If not, probably have to do it the more manual way:
leBytesToU64 : List U8 -> Result U64 [WrongListLength]
leBytesToU64 = \bytes ->
when bytes is
[b0, b1, b2, b3, b4, b5, b6, b7] ->
Num.toU64 b0
|> Num.bitwiseOr (Num.toU64 b1 |> Num.shiftLeftBy 8)
|> Num.bitwiseOr (Num.toU64 b2 |> Num.shiftLeftBy 16)
|> Num.bitwiseOr (Num.toU64 b3 |> Num.shiftLeftBy 24)
|> Num.bitwiseOr (Num.toU64 b4 |> Num.shiftLeftBy 32)
|> Num.bitwiseOr (Num.toU64 b5 |> Num.shiftLeftBy 40)
|> Num.bitwiseOr (Num.toU64 b6 |> Num.shiftLeftBy 48)
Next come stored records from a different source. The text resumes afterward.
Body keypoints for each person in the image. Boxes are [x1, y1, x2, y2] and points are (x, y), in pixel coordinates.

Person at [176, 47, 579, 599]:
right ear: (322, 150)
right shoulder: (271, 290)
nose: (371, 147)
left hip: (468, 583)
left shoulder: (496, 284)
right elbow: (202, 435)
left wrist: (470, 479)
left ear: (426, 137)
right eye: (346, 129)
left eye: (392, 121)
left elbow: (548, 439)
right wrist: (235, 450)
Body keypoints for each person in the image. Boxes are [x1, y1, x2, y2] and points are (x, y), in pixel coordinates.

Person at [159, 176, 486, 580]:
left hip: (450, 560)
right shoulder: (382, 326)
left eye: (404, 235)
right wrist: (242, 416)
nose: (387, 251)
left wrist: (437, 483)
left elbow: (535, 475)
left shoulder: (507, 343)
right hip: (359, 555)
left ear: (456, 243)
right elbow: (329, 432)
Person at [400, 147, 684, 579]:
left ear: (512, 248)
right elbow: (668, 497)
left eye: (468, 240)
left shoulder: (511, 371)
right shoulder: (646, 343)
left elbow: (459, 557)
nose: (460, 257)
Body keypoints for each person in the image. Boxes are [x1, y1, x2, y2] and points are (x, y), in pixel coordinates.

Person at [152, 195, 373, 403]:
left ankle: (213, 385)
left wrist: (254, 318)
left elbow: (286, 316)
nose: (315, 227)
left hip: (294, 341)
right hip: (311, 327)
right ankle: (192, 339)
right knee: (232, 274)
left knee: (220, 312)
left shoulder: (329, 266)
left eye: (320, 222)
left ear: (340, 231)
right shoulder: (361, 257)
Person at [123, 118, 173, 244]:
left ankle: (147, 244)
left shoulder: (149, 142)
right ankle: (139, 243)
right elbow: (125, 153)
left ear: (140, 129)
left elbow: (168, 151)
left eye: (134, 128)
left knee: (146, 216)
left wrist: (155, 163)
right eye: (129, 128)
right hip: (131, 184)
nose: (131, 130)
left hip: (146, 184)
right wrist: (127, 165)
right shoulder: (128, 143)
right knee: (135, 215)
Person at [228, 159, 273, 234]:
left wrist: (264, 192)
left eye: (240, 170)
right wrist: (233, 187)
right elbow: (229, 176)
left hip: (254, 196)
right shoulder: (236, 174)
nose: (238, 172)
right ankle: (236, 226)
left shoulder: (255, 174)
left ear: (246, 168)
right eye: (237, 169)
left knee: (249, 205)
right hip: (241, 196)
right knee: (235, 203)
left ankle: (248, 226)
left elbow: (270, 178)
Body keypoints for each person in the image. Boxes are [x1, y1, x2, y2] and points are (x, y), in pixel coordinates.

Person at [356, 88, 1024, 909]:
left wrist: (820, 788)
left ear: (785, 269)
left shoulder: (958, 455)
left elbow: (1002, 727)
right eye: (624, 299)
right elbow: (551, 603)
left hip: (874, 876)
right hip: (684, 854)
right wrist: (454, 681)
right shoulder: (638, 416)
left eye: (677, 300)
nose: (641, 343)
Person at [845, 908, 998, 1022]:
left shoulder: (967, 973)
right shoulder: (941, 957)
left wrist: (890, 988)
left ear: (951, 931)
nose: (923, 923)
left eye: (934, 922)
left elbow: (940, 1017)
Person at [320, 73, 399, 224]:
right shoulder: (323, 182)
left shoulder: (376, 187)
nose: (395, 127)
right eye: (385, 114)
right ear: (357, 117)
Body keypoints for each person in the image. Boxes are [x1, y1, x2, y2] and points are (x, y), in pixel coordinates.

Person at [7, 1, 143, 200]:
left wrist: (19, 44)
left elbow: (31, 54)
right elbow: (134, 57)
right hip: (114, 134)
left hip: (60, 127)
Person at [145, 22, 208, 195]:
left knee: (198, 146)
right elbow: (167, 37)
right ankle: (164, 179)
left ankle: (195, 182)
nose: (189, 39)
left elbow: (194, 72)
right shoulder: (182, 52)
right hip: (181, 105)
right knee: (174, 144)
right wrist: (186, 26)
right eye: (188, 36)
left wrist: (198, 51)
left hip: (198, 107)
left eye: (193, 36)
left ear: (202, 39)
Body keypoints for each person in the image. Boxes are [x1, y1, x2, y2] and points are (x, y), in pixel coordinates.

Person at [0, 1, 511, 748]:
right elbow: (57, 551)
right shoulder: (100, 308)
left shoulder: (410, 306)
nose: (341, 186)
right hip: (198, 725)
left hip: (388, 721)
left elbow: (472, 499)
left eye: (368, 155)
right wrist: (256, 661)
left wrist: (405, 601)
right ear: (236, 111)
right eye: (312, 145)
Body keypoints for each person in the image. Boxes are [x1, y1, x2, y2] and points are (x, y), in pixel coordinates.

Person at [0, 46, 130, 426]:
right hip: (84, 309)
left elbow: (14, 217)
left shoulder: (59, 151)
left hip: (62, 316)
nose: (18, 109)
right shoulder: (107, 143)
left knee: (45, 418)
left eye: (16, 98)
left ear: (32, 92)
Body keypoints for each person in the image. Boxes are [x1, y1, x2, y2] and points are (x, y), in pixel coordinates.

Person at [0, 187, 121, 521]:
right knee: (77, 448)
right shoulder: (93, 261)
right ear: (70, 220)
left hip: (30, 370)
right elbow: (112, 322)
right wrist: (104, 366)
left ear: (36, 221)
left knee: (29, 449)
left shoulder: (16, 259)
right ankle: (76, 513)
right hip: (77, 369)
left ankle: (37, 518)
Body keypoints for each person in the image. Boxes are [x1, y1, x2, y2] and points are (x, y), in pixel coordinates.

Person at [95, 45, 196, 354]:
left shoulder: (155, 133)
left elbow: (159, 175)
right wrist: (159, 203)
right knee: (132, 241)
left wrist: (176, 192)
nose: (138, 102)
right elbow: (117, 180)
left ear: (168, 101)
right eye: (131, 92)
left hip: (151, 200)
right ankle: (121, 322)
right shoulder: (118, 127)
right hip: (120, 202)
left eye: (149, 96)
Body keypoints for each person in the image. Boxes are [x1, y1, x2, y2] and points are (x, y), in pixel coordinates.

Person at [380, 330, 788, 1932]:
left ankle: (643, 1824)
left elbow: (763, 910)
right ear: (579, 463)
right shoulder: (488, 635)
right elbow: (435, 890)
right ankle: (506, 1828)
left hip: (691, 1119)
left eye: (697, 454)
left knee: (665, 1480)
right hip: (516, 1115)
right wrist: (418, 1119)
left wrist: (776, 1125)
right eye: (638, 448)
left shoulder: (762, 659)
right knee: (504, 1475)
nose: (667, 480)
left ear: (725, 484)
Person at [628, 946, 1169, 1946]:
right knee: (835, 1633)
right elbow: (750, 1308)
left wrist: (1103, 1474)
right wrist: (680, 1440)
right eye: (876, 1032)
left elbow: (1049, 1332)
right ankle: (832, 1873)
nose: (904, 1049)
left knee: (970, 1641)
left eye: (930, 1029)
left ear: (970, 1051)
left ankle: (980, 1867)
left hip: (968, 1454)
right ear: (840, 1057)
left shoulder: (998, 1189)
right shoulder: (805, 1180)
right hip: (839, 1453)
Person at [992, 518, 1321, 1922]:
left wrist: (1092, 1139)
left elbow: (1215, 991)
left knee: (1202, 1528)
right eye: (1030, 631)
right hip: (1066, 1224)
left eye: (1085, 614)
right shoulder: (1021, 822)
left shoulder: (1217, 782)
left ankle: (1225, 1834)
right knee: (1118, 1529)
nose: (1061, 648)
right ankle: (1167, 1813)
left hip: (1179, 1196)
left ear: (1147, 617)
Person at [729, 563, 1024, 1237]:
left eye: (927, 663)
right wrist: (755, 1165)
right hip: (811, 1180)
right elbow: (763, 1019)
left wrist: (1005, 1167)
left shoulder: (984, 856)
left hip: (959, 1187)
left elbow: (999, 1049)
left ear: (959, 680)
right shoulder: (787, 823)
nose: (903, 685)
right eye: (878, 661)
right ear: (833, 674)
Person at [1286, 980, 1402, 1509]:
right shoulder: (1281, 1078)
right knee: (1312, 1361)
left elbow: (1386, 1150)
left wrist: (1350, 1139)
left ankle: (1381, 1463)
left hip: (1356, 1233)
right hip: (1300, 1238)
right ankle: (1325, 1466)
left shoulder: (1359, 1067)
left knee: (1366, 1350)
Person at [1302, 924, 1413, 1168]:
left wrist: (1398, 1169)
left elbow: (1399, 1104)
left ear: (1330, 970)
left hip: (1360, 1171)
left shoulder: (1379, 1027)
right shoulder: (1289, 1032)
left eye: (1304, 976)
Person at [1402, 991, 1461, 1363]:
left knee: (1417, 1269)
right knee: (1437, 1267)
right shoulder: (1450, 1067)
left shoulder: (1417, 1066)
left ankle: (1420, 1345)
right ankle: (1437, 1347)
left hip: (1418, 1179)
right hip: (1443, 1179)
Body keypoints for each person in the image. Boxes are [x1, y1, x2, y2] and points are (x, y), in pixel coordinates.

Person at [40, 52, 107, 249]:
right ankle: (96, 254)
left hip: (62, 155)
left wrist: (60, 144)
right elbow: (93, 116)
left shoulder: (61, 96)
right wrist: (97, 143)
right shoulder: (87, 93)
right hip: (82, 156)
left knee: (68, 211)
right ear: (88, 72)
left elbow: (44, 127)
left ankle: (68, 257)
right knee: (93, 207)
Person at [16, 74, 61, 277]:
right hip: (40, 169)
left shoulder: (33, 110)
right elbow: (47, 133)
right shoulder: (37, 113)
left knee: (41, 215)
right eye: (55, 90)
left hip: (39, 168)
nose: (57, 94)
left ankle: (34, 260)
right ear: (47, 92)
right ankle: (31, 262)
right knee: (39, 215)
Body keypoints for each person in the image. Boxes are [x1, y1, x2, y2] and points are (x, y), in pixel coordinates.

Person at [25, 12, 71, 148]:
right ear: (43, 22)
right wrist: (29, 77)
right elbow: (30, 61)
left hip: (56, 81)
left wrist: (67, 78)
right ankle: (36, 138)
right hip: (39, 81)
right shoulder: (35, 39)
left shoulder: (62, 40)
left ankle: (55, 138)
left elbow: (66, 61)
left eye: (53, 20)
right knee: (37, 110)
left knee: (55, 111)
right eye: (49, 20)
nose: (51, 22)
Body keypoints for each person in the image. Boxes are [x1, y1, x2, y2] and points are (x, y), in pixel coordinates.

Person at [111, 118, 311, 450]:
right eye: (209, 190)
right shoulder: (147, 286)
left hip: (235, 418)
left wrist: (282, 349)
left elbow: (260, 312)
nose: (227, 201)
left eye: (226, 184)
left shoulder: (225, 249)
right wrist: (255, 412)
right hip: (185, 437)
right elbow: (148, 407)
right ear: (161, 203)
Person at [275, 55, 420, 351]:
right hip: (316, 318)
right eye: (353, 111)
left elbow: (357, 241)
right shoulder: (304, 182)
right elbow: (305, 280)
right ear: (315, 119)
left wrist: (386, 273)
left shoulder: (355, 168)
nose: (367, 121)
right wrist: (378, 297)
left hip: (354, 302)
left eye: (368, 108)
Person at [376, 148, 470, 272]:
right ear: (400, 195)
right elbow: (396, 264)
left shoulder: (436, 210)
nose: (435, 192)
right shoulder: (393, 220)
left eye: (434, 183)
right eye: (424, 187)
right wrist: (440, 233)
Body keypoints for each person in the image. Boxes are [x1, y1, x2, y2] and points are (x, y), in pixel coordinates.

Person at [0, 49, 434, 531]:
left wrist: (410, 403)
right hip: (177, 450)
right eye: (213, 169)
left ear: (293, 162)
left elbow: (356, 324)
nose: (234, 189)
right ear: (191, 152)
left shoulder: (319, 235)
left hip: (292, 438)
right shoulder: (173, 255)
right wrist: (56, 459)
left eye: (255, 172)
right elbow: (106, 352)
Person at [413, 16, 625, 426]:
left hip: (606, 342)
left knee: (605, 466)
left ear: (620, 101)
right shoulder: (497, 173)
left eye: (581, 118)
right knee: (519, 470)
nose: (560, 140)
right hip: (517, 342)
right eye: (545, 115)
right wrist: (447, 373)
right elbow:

|> Num.bitwiseOr (Num.toU64 b7 |> Num.shiftLeftBy 56)
_ ->
Err NotEnoughData
Oh, also, in your example, you probably want to use List.walkWithIndex. Something like this is a bit more cleaned up:
leBytesToU64 : List U8 -> Result U64 [WrongListLength]
leBytesToU64 = \bytes ->
if List.len bytes == 8 then
List.walkWithIndex bytes 0 \value, byte, index ->
value + (Num.shiftRightBy (Num.toU64 byte) (index * 4))
|> Ok
else
Err WrongListLength
Hmm, just realized my implementation is multiplying index by 4 when it should be multiplying by 8
Thanks for the examples BTW, still trying to get my bearings in Roc
I'm more used to procedural languages like zig
Yeah, definitely is a learning curve. Roc was my first langauge where I really dove more into FP.
Like I have done some elm, ocaml, and haskel, but not enough to actually feel like I know FP. Just basic tutorial level stuff.
Yeah, I'm in the same boat
I found elm to be a really compelling language when I first encountered it, but I don't do that much frontend web development so I didn't have a use case for it. I know Roc is still early days but I'm excited by the idea of it
yeah, same here. Elm has been in my back pocket but I essentially never do web dev.
@Louis Pearson would you be interested in making a library/package that implements the Decoding
and Encoding
abilities like JSON does? If so I could help you with that. It's been on my list for a couple of months now but I haven't quite got around to it. We don't quite have all the pieces like for Dec/Frac etc, but I guess we could leave them unimplemented for now.
Also, I'm interested to know what binary format you are looking at. It sounds interesting
Sure, is there a guide to creating a Roc package?
The binary format is the signature block in Android APKs
I don't think we have a guide yet
https://source.android.com/docs/security/features/apksigning/v2
I don't think this is a candidate for decode and encode. It is a specific binary header rather than a generic binary format
I thought the question of packaging was for encode/decode of little-endian or big-endian integers, not for APK signing
Ah fair, though either way, it can't use the actual Encoding
and Decoding
abilities unless it is a full generic binary serialization format.